Who cares if the mini-series on Ronald and Nancy Reagan was unfair and unbalanced, a fact that CBS executives now concede? Some liberal critics think CBS should have aired the mean-spirited movie anyway, rather than acknowledge that conservatives were right.
Indeed, many liberal media types argued that for CBS to pull The Reagans after determining it was biased set an alarming precedent. On CNBC Tuesday night, future NBC Nightly News anchor Brian Williams blamed "mostly Republican pressure groups" for the movie's cancellation, asking former Reagan aide Mike Deaver whether CBS's decision was "dangerous." He asked New York magazine's media critic Michael Wolff, "Do you believe what has happened here with this mini-series on CBS amounts to extortion?"
"Certainly capitulation," Wolff agreed, warning: "There is no group as well-organized as the right wing in America at this point in time."
Newsweek's Jonathan Alter couldn't wait for next week's magazine. He posted a column on Newsweek's Web site on Tuesday, castigating CBS as "gutless" for siding with conservatives: "It's a big victory for the 'Elephant Echo Chamber,' the unholy trinity of conservative talk radio, conservative Internet sites and the Republican National Committee," Alter mocked.

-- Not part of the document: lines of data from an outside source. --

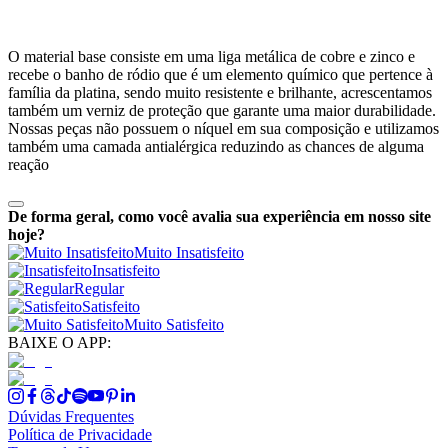
O material base consiste em uma liga metálica de cobre e zinco e
recebe o banho de ródio que é um elemento químico que pertence à
família da platina, sendo muito resistente e brilhante, acrescentamos
também um verniz de proteção que garante uma maior durabilidade.
Nossas peças não possuem o níquel em sua composição e utilizamos
também uma camada antialérgica reduzindo as chances de alguma
reação
De forma geral, como você avalia sua experiência em nosso site
hoje?
Muito Insatisfeito
Insatisfeito
Regular
Satisfeito
Muito Satisfeito
BAIXE O APP:
Dúvidas Frequentes
Política de Privacidade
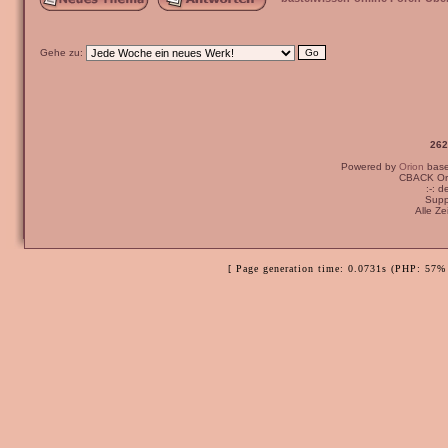
Gehe zu:
262
Powered by
Orion
bas
CBACK Ori
:-: 
Supp
Alle Z
[ Page generation time: 0.0731s (PHP: 57% 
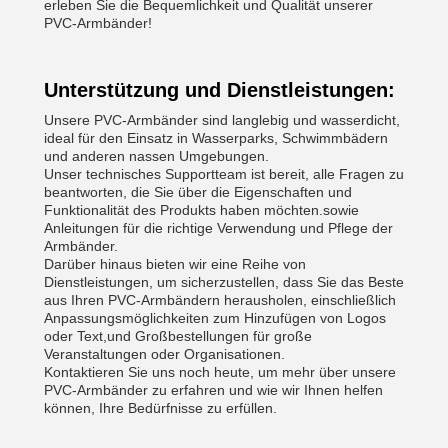
erleben Sie die Bequemlichkeit und Qualität unserer
PVC-Armbänder!
Unterstützung und Dienstleistungen:
Unsere PVC-Armbänder sind langlebig und wasserdicht,
ideal für den Einsatz in Wasserparks, Schwimmbädern
und anderen nassen Umgebungen.
Unser technisches Supportteam ist bereit, alle Fragen zu
beantworten, die Sie über die Eigenschaften und
Funktionalität des Produkts haben möchten.sowie
Anleitungen für die richtige Verwendung und Pflege der
Armbänder.
Darüber hinaus bieten wir eine Reihe von
Dienstleistungen, um sicherzustellen, dass Sie das Beste
aus Ihren PVC-Armbändern herausholen, einschließlich
Anpassungsmöglichkeiten zum Hinzufügen von Logos
oder Text,und Großbestellungen für große
Veranstaltungen oder Organisationen.
Kontaktieren Sie uns noch heute, um mehr über unsere
PVC-Armbänder zu erfahren und wie wir Ihnen helfen
können, Ihre Bedürfnisse zu erfüllen.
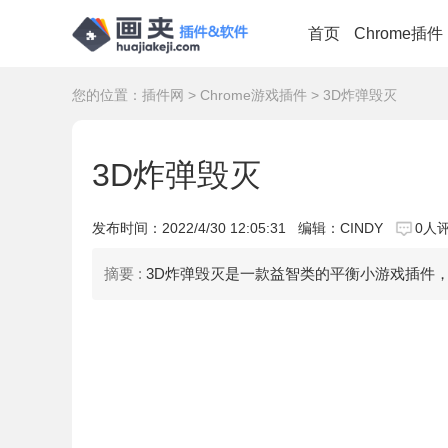
首页
Chrome插件
您的位置：
插件网
>
Chrome游戏插件
> 3D炸弹毁灭
3D炸弹毁灭
发布时间：
2022/4/30 12:05:31
编辑：CINDY
0人
摘要 :
3D炸弹毁灭是一款益智类的平衡小游戏插件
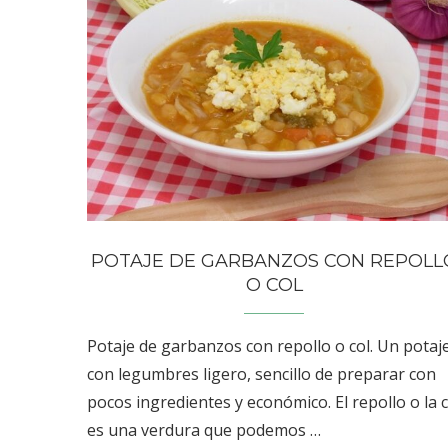
POTAJE DE GARBANZOS CON REPOLL
O COL
Potaje de garbanzos con repollo o col. Un potaj
con legumbres ligero, sencillo de preparar con
pocos ingredientes y económico. El repollo o la c
es una verdura que podemos …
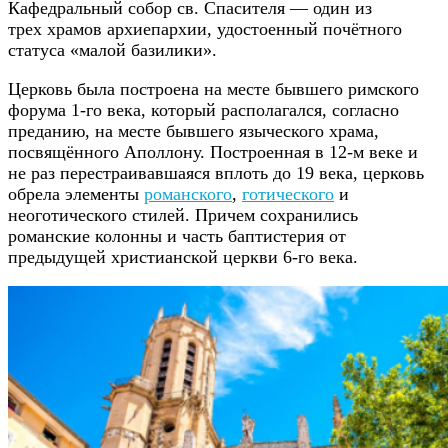
Кафедральный собор св. Спасителя — один из
трех храмов архиепархии, удостоенный почётного
статуса «малой базилики».
Церковь была построена на месте бывшего римского
форума 1-го века, который располагался, согласно
преданию, на месте бывшего языческого храма,
посвящённого Аполлону. Построенная в 12-м веке и
не раз перестраивавшаяся вплоть до 19 века, церковь
обрела элементы
романского
,
готического
и
неоготического стилей. Причем сохранились
романские колонны и часть баптистерия от
предыдущей христианской церкви 6-го века.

As opposed to the "unholy trinity" of ABC, CBS and NBC?
The New York Times, which in a Wednesday editorial characterized the series merely as "less than complimentary," condemned CBS as "wrong to yield to conservative pressure." The Times also insulted Reagan fans as akin to the communist menace: "His supporters credit him with forcing down the Iron Curtain, so it is odd that some of them have helped create the Soviet-style chill embedded in the idea that we, as a nation, will not allow critical portrayals of one of our own recent leaders."
Philadelphia Daily News TV critic Ellen Gray voiced her disgust to the Washington Post's Lisa de Moraes in a quote that appeared in Tuesday morning's Post. Referring to CBS's May mini-series on the Nazi dictator who killed millions, Gray grumbled, "If Hitler had more friends, CBS wouldn't have aired [its Hitler mini-series] either."
The networks generally refused to admit that the criticism of the mini-series was the profoundly unfair and dishonest way it fictionalized Reagan's life. Instead, ABC anchor Peter Jennings on Tuesday portrayed the critics as thin-skinned complainers who howled "when word got around that it may not have been as faithful to the Reagan story as some conservatives wanted it to be."
This morning's Today portrayed conservatives as intolerant of any negative portrayal. Katie Couric framed it as "the heated debate over what can and can't be said about this country's 40th President. Is Ronald Reagan untouchable?" She grilled Reagan's '84 campaign manager Ed Rollins about those awful conservatives: "Does it bother you at all, that one group in America, or many Americans, can basically exert this kind of political pressure and create an environment where, perhaps, free speech is not exercised?"
But the facts undermine pundits who argue conservatives were just being ultra-sensitive. New York Times TV writer Alessandra Stanley today revealed how "the stars gloated about how controversial their film would be. James Brolin said his portrayal of Mr. Reagan was partly inspired by the Reagan puppet on the British satirical show Spitting Image," a show which portrayed the President as a mindless dolt.
And last night, CBS chairman Les Moonves told a Yale audience: "Upon seeing the finished product, I felt the movie was quite biased against the Reagans." No wonder some liberals wish CBS hadn't dumped it.